What to produce →
Please filter the listing for the string "logic" and copy each matching line.

Top of Dataset entries

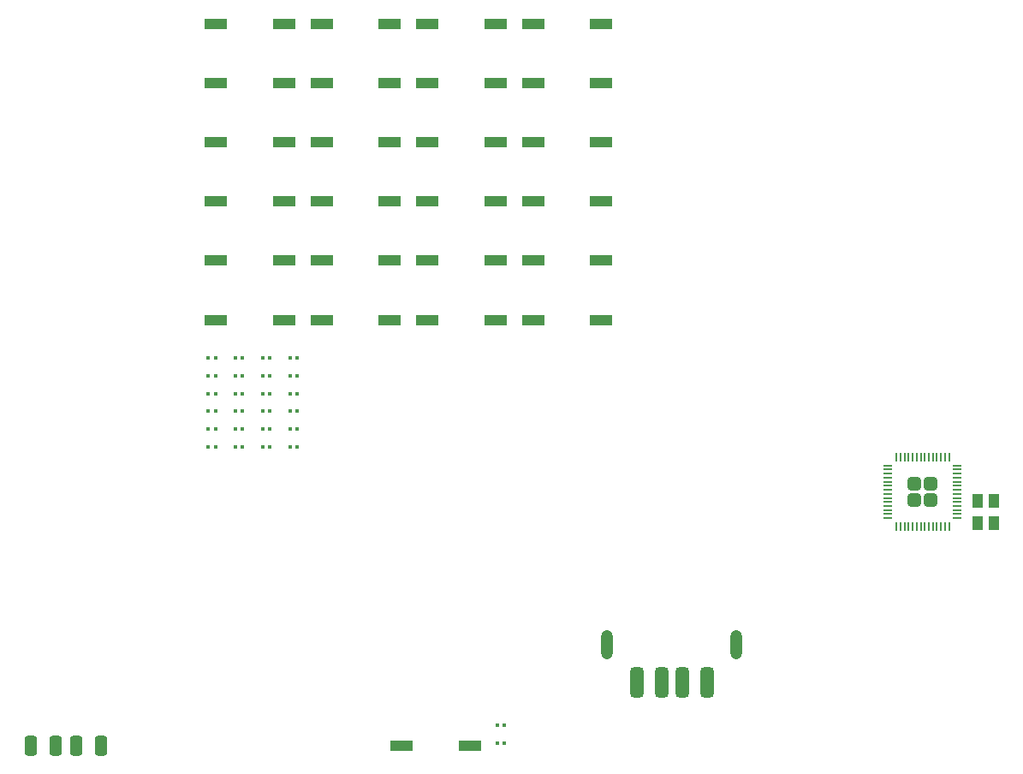
<source format=gbr>
%TF.GenerationSoftware,KiCad,Pcbnew,8.0.3*%
%TF.CreationDate,2024-09-04T14:48:35-07:00*%
%TF.ProjectId,Calculator,43616c63-756c-4617-946f-722e6b696361,rev?*%
%TF.SameCoordinates,Original*%
%TF.FileFunction,Paste,Top*%
%TF.FilePolarity,Positive*%
%FSLAX46Y46*%
G04 Gerber Fmt 4.6, Leading zero omitted, Abs format (unit mm)*
G04 Created by KiCad (PCBNEW 8.0.3) date 2024-09-04 14:48:35*
%MOMM*%
%LPD*%
G01*
G04 APERTURE LIST*
G04 Aperture macros list*
%AMRoundRect*
0 Rectangle with rounded corners*
0 $1 Rounding radius*
0 $2 $3 $4 $5 $6 $7 $8 $9 X,Y pos of 4 corners*
0 Add a 4 corners polygon primitive as box body*
4,1,4,$2,$3,$4,$5,$6,$7,$8,$9,$2,$3,0*
0 Add four circle primitives for the rounded corners*
1,1,$1+$1,$2,$3*
1,1,$1+$1,$4,$5*
1,1,$1+$1,$6,$7*
1,1,$1+$1,$8,$9*
0 Add four rect primitives between the rounded corners*
20,1,$1+$1,$2,$3,$4,$5,0*
20,1,$1+$1,$4,$5,$6,$7,0*
20,1,$1+$1,$6,$7,$8,$9,0*
20,1,$1+$1,$8,$9,$2,$3,0*%
G04 Aperture macros list end*
%ADD10RoundRect,0.079500X-0.079500X-0.100500X0.079500X-0.100500X0.079500X0.100500X-0.079500X0.100500X0*%
%ADD11R,2.160000X1.120000*%
%ADD12RoundRect,0.300000X0.300000X-0.700000X0.300000X0.700000X-0.300000X0.700000X-0.300000X-0.700000X0*%
%ADD13O,1.200000X2.900000*%
%ADD14RoundRect,0.325000X0.325000X1.175000X-0.325000X1.175000X-0.325000X-1.175000X0.325000X-1.175000X0*%
%ADD15RoundRect,0.249999X-0.395001X-0.395001X0.395001X-0.395001X0.395001X0.395001X-0.395001X0.395001X0*%
%ADD16RoundRect,0.050000X-0.387500X-0.050000X0.387500X-0.050000X0.387500X0.050000X-0.387500X0.050000X0*%
%ADD17RoundRect,0.050000X-0.050000X-0.387500X0.050000X-0.387500X0.050000X0.387500X-0.050000X0.387500X0*%
%ADD18R,1.100000X1.400000*%
G04 APERTURE END LIST*
D10*
%TO.C,D16*%
X68053000Y-73074000D03*
X68743000Y-73074000D03*
%TD*%
D11*
%TO.C,SW18*%
X84328000Y-58174000D03*
X91058000Y-58174000D03*
%TD*%
%TO.C,SW17*%
X84328000Y-52324000D03*
X91058000Y-52324000D03*
%TD*%
D10*
%TO.C,D12*%
X65368000Y-76574000D03*
X66058000Y-76574000D03*
%TD*%
%TO.C,D7*%
X65368000Y-67824000D03*
X66058000Y-67824000D03*
%TD*%
D11*
%TO.C,SW23*%
X94778000Y-52324000D03*
X101508000Y-52324000D03*
%TD*%
%TO.C,SW16*%
X84328000Y-46474000D03*
X91058000Y-46474000D03*
%TD*%
%TO.C,SW20*%
X94778000Y-34774000D03*
X101508000Y-34774000D03*
%TD*%
D10*
%TO.C,D3*%
X62683000Y-71324000D03*
X63373000Y-71324000D03*
%TD*%
%TO.C,D20*%
X70738000Y-69574000D03*
X71428000Y-69574000D03*
%TD*%
%TO.C,D5*%
X62683000Y-74824000D03*
X63373000Y-74824000D03*
%TD*%
D11*
%TO.C,SW21*%
X94778000Y-40624000D03*
X101508000Y-40624000D03*
%TD*%
D10*
%TO.C,D15*%
X68053000Y-71324000D03*
X68743000Y-71324000D03*
%TD*%
%TO.C,D19*%
X70738000Y-67824000D03*
X71428000Y-67824000D03*
%TD*%
%TO.C,D10*%
X65368000Y-73074000D03*
X66058000Y-73074000D03*
%TD*%
%TO.C,D11*%
X65368000Y-74824000D03*
X66058000Y-74824000D03*
%TD*%
D11*
%TO.C,SW4*%
X63428000Y-46474000D03*
X70158000Y-46474000D03*
%TD*%
%TO.C,SW14*%
X84328000Y-34774000D03*
X91058000Y-34774000D03*
%TD*%
%TO.C,SW11*%
X73878000Y-52324000D03*
X80608000Y-52324000D03*
%TD*%
%TO.C,SW2*%
X63428000Y-34774000D03*
X70158000Y-34774000D03*
%TD*%
%TO.C,SW9*%
X73878000Y-40624000D03*
X80608000Y-40624000D03*
%TD*%
D10*
%TO.C,D6*%
X62683000Y-76574000D03*
X63373000Y-76574000D03*
%TD*%
%TO.C,D17*%
X68053000Y-74824000D03*
X68743000Y-74824000D03*
%TD*%
%TO.C,D22*%
X70738000Y-73074000D03*
X71428000Y-73074000D03*
%TD*%
D11*
%TO.C,SW10*%
X73878000Y-46474000D03*
X80608000Y-46474000D03*
%TD*%
%TO.C,SW24*%
X94778000Y-58174000D03*
X101508000Y-58174000D03*
%TD*%
%TO.C,SW19*%
X84328000Y-64024000D03*
X91058000Y-64024000D03*
%TD*%
D10*
%TO.C,D4*%
X62683000Y-73074000D03*
X63373000Y-73074000D03*
%TD*%
D11*
%TO.C,SW3*%
X63428000Y-40624000D03*
X70158000Y-40624000D03*
%TD*%
%TO.C,SW12*%
X73878000Y-58174000D03*
X80608000Y-58174000D03*
%TD*%
D12*
%TO.C,R3*%
X45078000Y-106113000D03*
X47578000Y-106113000D03*
X49578000Y-106113000D03*
X52078000Y-106113000D03*
%TD*%
D11*
%TO.C,SW15*%
X84328000Y-40624000D03*
X91058000Y-40624000D03*
%TD*%
D13*
%TO.C,J1*%
X114921999Y-96148000D03*
X102122001Y-96148000D03*
D14*
X112022000Y-99848000D03*
X109522000Y-99848000D03*
X107522000Y-99848000D03*
X105022000Y-99848000D03*
%TD*%
D10*
%TO.C,C2*%
X91248000Y-105864000D03*
X91938000Y-105864000D03*
%TD*%
%TO.C,D2*%
X62683000Y-69574000D03*
X63373000Y-69574000D03*
%TD*%
%TO.C,D9*%
X65368000Y-71324000D03*
X66058000Y-71324000D03*
%TD*%
D11*
%TO.C,SW25*%
X94778000Y-64024000D03*
X101508000Y-64024000D03*
%TD*%
D10*
%TO.C,D14*%
X68053000Y-69574000D03*
X68743000Y-69574000D03*
%TD*%
D11*
%TO.C,SW8*%
X73878000Y-34774000D03*
X80608000Y-34774000D03*
%TD*%
D10*
%TO.C,C1*%
X91248000Y-104114000D03*
X91938000Y-104114000D03*
%TD*%
%TO.C,D23*%
X70738000Y-74824000D03*
X71428000Y-74824000D03*
%TD*%
D11*
%TO.C,SW7*%
X63428000Y-64024000D03*
X70158000Y-64024000D03*
%TD*%
D10*
%TO.C,D13*%
X68053000Y-67824000D03*
X68743000Y-67824000D03*
%TD*%
D11*
%TO.C,SW1*%
X81778000Y-106164000D03*
X88508000Y-106164000D03*
%TD*%
D10*
%TO.C,D8*%
X65368000Y-69574000D03*
X66058000Y-69574000D03*
%TD*%
%TO.C,D18*%
X68053000Y-76574000D03*
X68743000Y-76574000D03*
%TD*%
D15*
%TO.C,U1*%
X132528199Y-80234800D03*
X132528199Y-81834800D03*
X134128199Y-80234800D03*
X134128199Y-81834800D03*
D16*
X129890699Y-78434800D03*
X129890699Y-78834800D03*
X129890699Y-79234800D03*
X129890699Y-79634800D03*
X129890699Y-80034800D03*
X129890699Y-80434800D03*
X129890699Y-80834800D03*
X129890699Y-81234800D03*
X129890699Y-81634800D03*
X129890699Y-82034800D03*
X129890699Y-82434800D03*
X129890699Y-82834800D03*
X129890699Y-83234800D03*
X129890699Y-83634800D03*
D17*
X130728199Y-84472300D03*
X131128199Y-84472300D03*
X131528199Y-84472300D03*
X131928199Y-84472300D03*
X132328199Y-84472300D03*
X132728199Y-84472300D03*
X133128199Y-84472300D03*
X133528199Y-84472300D03*
X133928199Y-84472300D03*
X134328199Y-84472300D03*
X134728199Y-84472300D03*
X135128199Y-84472300D03*
X135528199Y-84472300D03*
X135928199Y-84472300D03*
D16*
X136765699Y-83634800D03*
X136765699Y-83234800D03*
X136765699Y-82834800D03*
X136765699Y-82434800D03*
X136765699Y-82034800D03*
X136765699Y-81634800D03*
X136765699Y-81234800D03*
X136765699Y-80834800D03*
X136765699Y-80434800D03*
X136765699Y-80034800D03*
X136765699Y-79634800D03*
X136765699Y-79234800D03*
X136765699Y-78834800D03*
X136765699Y-78434800D03*
D17*
X135928199Y-77597300D03*
X135528199Y-77597300D03*
X135128199Y-77597300D03*
X134728199Y-77597300D03*
X134328199Y-77597300D03*
X133928199Y-77597300D03*
X133528199Y-77597300D03*
X133128199Y-77597300D03*
X132728199Y-77597300D03*
X132328199Y-77597300D03*
X131928199Y-77597300D03*
X131528199Y-77597300D03*
X131128199Y-77597300D03*
X130728199Y-77597300D03*
%TD*%
D11*
%TO.C,SW13*%
X73878000Y-64024000D03*
X80608000Y-64024000D03*
%TD*%
%TO.C,SW22*%
X94778000Y-46474000D03*
X101508000Y-46474000D03*
%TD*%
D10*
%TO.C,D24*%
X70738000Y-76574000D03*
X71428000Y-76574000D03*
%TD*%
%TO.C,D1*%
X62683000Y-67824000D03*
X63373000Y-67824000D03*
%TD*%
D18*
%TO.C,X1*%
X138727999Y-81924000D03*
X138727999Y-84124000D03*
X140328001Y-84124000D03*
X140328001Y-81924000D03*
%TD*%
D11*
%TO.C,SW6*%
X63428000Y-58174000D03*
X70158000Y-58174000D03*
%TD*%
%TO.C,SW5*%
X63428000Y-52324000D03*
X70158000Y-52324000D03*
%TD*%
D10*
%TO.C,D21*%
X70738000Y-71324000D03*
X71428000Y-71324000D03*
%TD*%
M02*

</source>
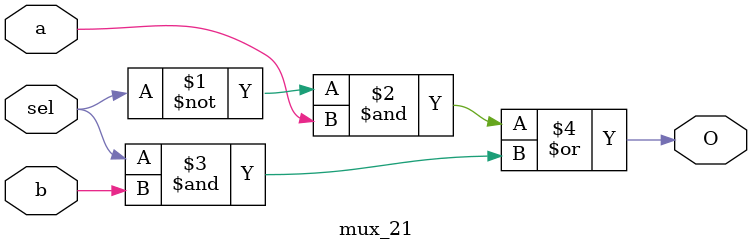
<source format=sv>
`timescale 1ns / 1ps


module mux_21(
    input logic a,
    input logic b,
    input logic sel,
    output logic O
    );
   assign O = ((~sel)&a)|(sel&b);
endmodule

</source>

Bottom of Dataset entries

Response below →
    input logic a,
    input logic b,
    input logic sel,
    output logic O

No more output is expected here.